• What is needed: Since the pictures are not wanted, copy only the text of every record exactly.

Change listing data:
* * *

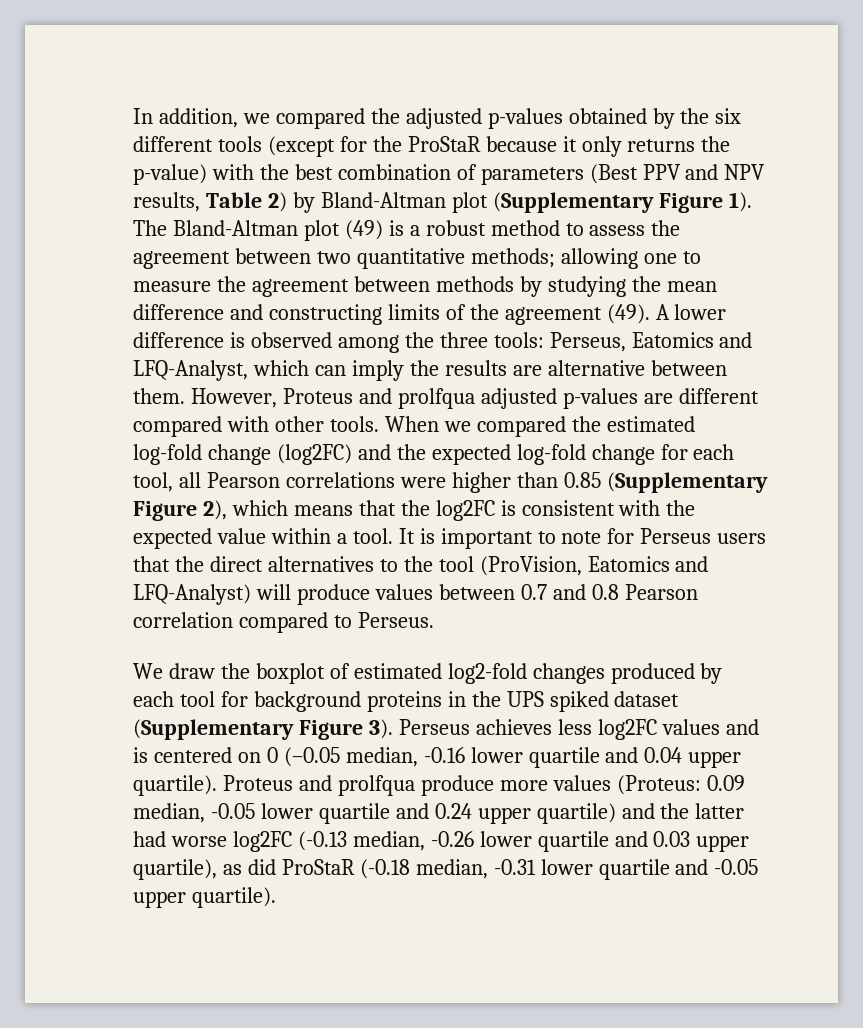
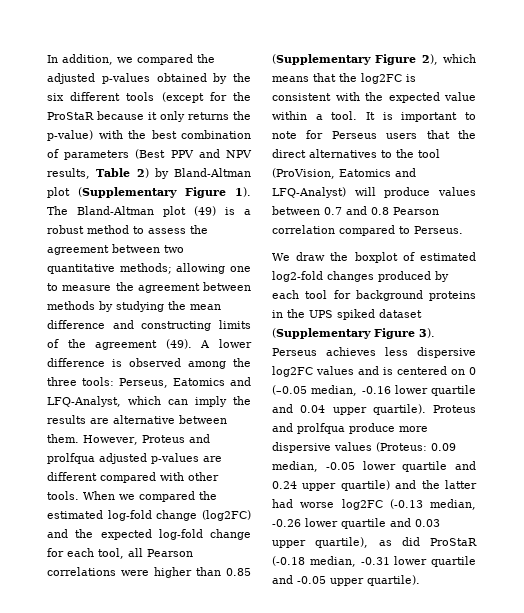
(592, 727) none -> [417,347,476,358] dispersive
(548, 785) none -> [272,442,331,453] dispersive

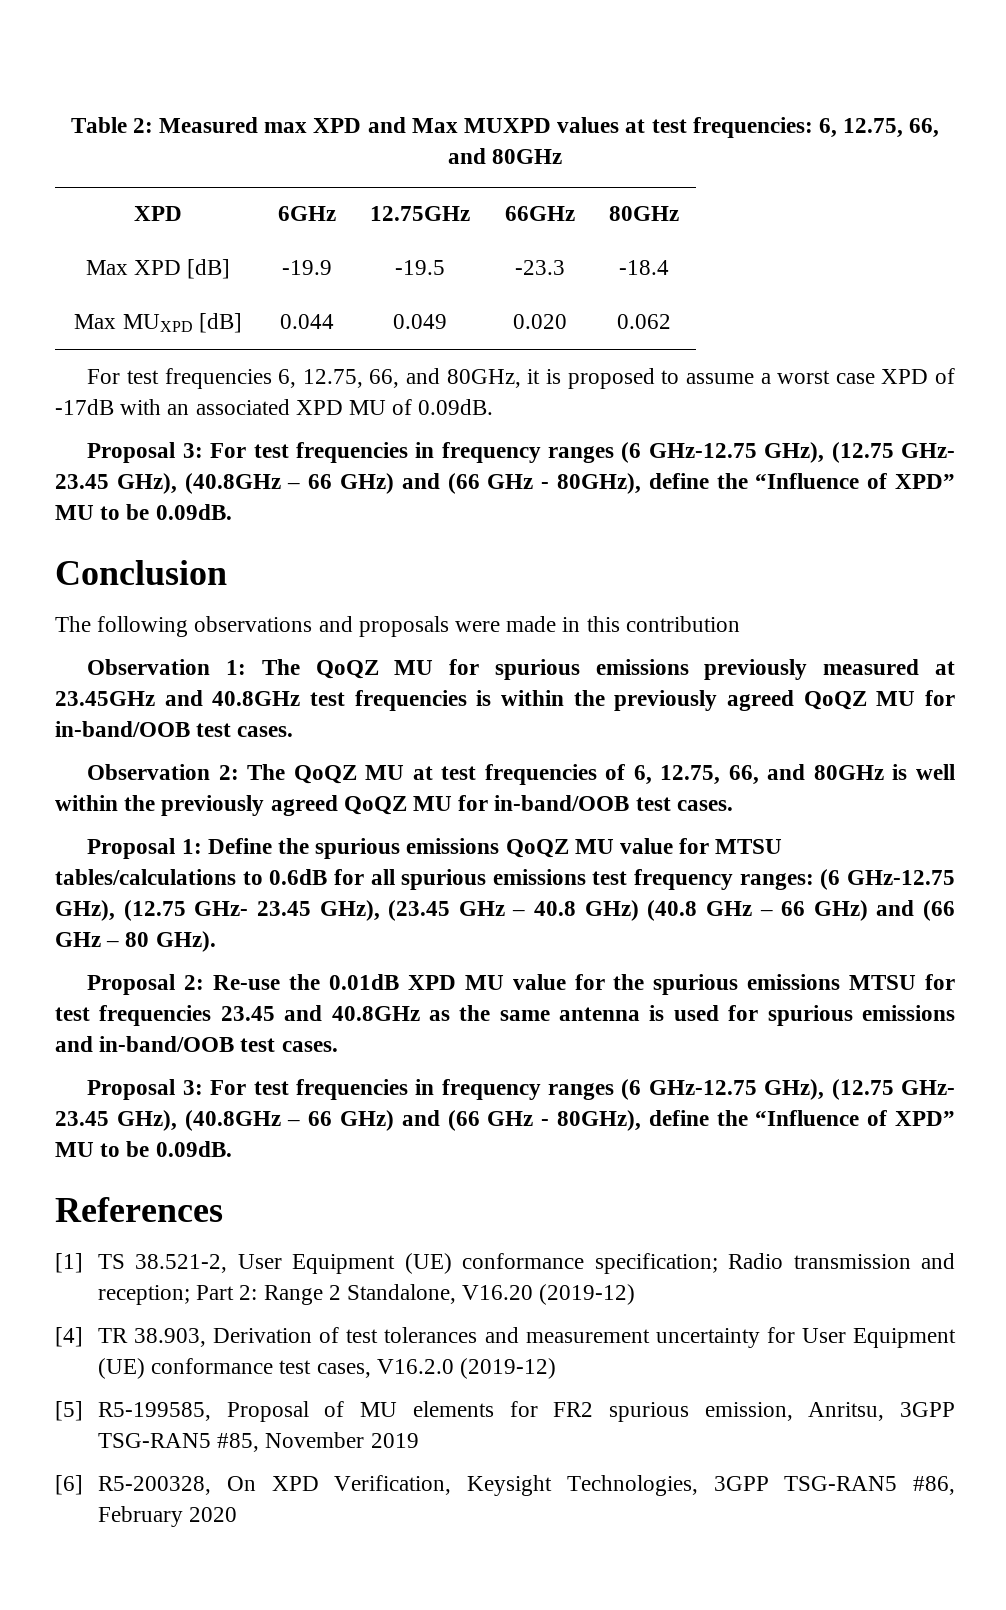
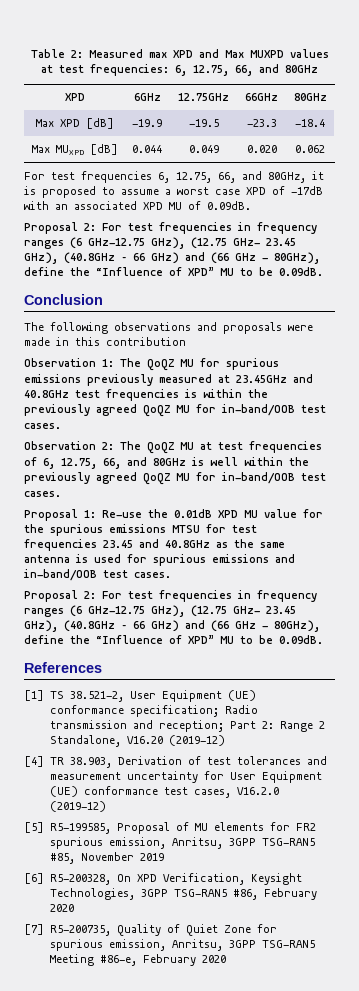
[182,443,203,458] 3: -> [84,223,96,231] 2:
[207,838,783,859] [55,869,955,890] [55,900,955,921] [55,931,216,952] [87,974,205,995] Define the spurious emissions QoQZ MU value for MTSU tables/calculations to 0.6dB for all spurious emissions test frequency ranges: (6 GHz-12.75 GHz), (12.75 GHz- 23.45 GHz), (23.45 GHz – 40.8 GHz) (40.8 GHz – 66 GHz) and (66 GHz – 80 GHz). // Proposal 2: -> (96, 514) none
[182,1080,203,1095] 3: -> [84,591,96,599] 2:
(238, 1514) none -> [24,924,277,936] [49,939,315,951] [49,954,226,966] // [7] R5-200735, Quality of Quiet Zone for spurious emission, Anritsu, 3GPP TSG-RAN5 Meeting #86-e, February 2020

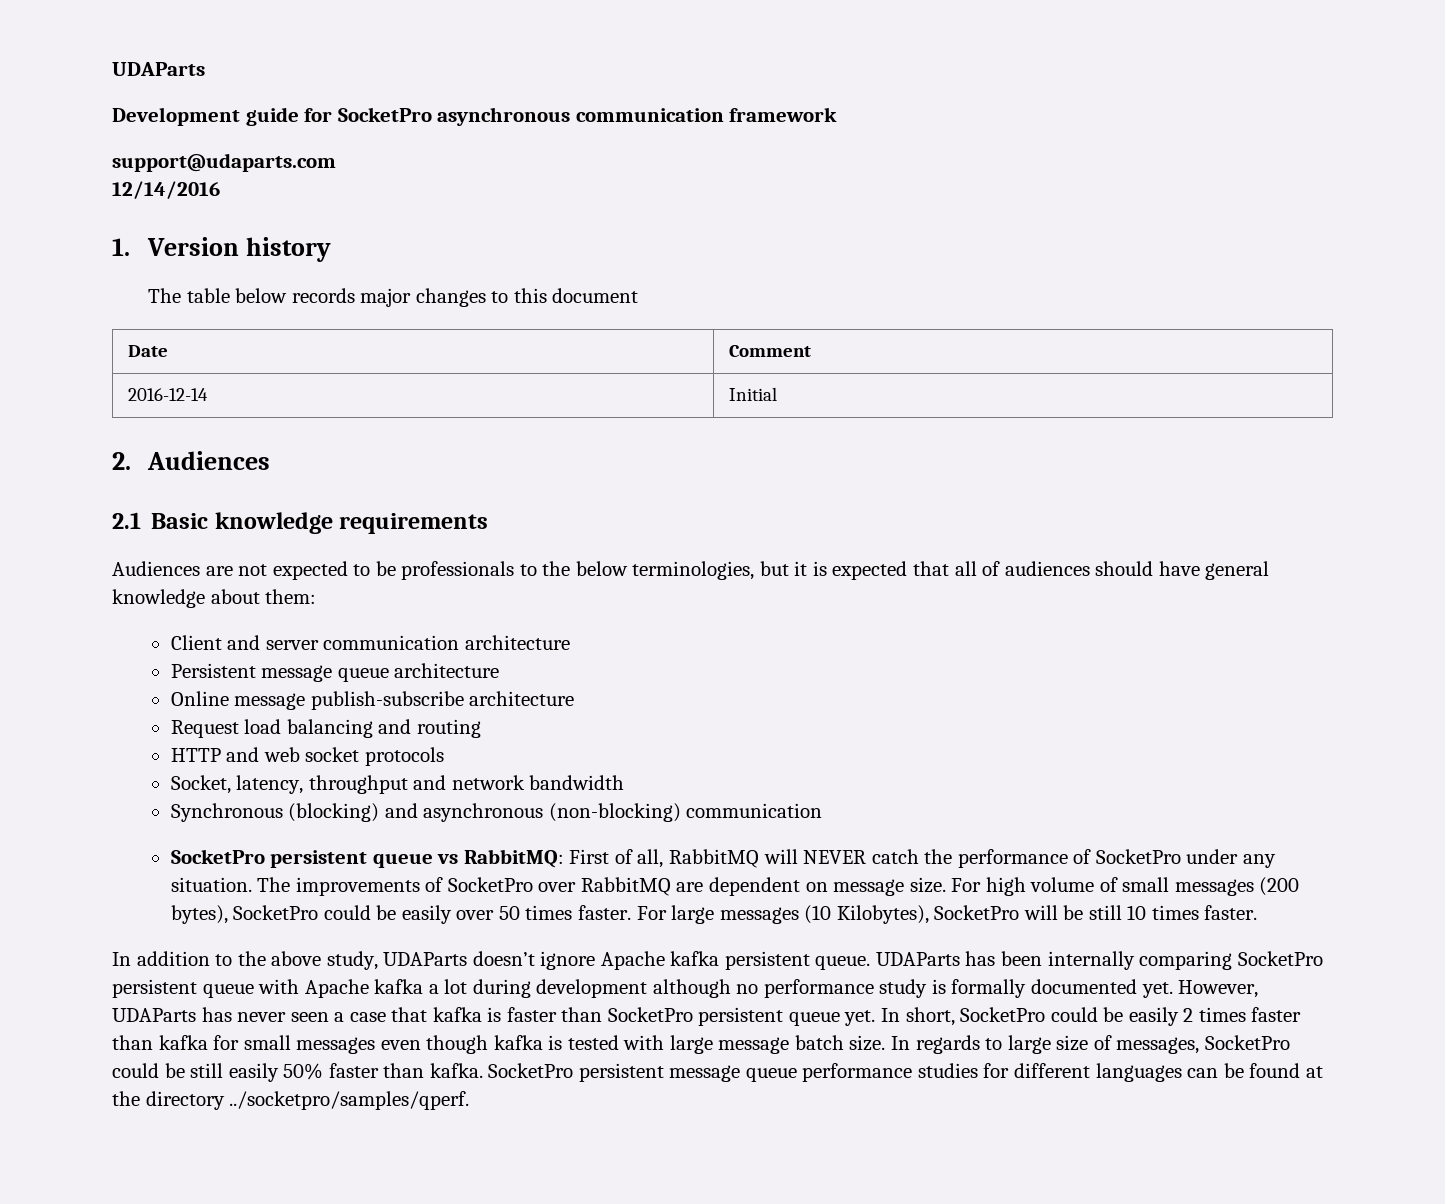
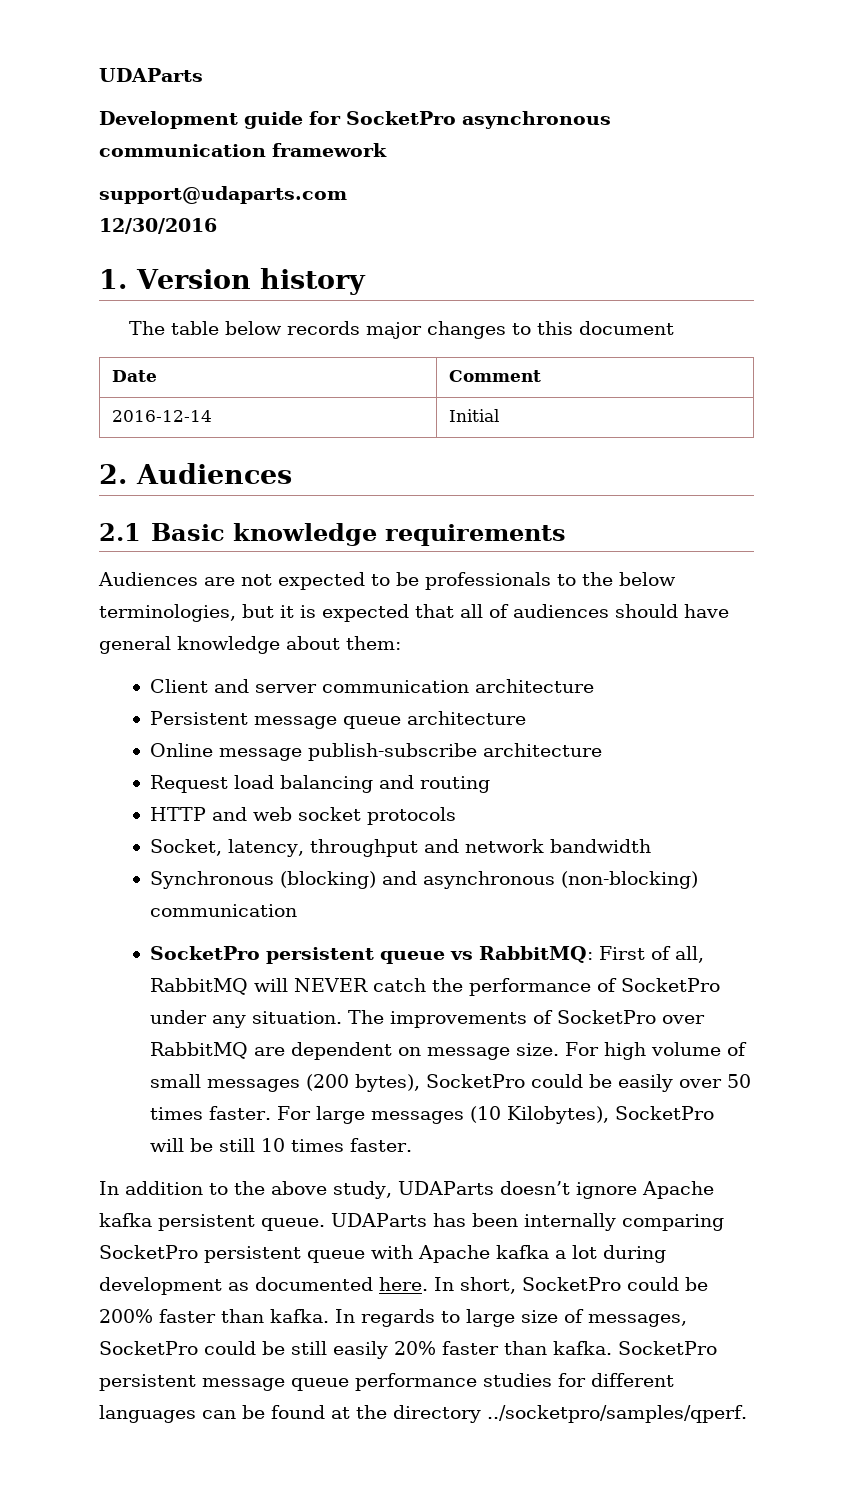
[112,181,220,199] 12/14/2016 -> [99,218,217,234] 12/30/2016
[652,979,1259,998] [112,1007,876,1026] although no performance study is formally documented yet. However, UDAParts has never seen a case that kafka is faster than SocketPro persistent queue yet. -> [228,1277,428,1291] as documented here.
[1128,1007,1302,1026] [112,1035,886,1054] easily 2 times faster than kafka for small messages even though kafka is tested with large message batch size. -> [99,1309,329,1323] 200% faster than kafka.
[283,1063,324,1080] 50% -> [394,1341,436,1355] 20%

* * *

• Result for this task:
(592, 727) none -> [417,347,476,358] dispersive
(548, 785) none -> [272,442,331,453] dispersive

[182,443,203,458] 3: -> [84,223,96,231] 2:
[207,838,783,859] [55,869,955,890] [55,900,955,921] [55,931,216,952] [87,974,205,995] Define the spurious emissions QoQZ MU value for MTSU tables/calculations to 0.6dB for all spurious emissions test frequency ranges: (6 GHz-12.75 GHz), (12.75 GHz- 23.45 GHz), (23.45 GHz – 40.8 GHz) (40.8 GHz – 66 GHz) and (66 GHz – 80 GHz). // Proposal 2: -> (96, 514) none
[182,1080,203,1095] 3: -> [84,591,96,599] 2:
(238, 1514) none -> [24,924,277,936] [49,939,315,951] [49,954,226,966] // [7] R5-200735, Quality of Quiet Zone for spurious emission, Anritsu, 3GPP TSG-RAN5 Meeting #86-e, February 2020

[112,181,220,199] 12/14/2016 -> [99,218,217,234] 12/30/2016
[652,979,1259,998] [112,1007,876,1026] although no performance study is formally documented yet. However, UDAParts has never seen a case that kafka is faster than SocketPro persistent queue yet. -> [228,1277,428,1291] as documented here.
[1128,1007,1302,1026] [112,1035,886,1054] easily 2 times faster than kafka for small messages even though kafka is tested with large message batch size. -> [99,1309,329,1323] 200% faster than kafka.
[283,1063,324,1080] 50% -> [394,1341,436,1355] 20%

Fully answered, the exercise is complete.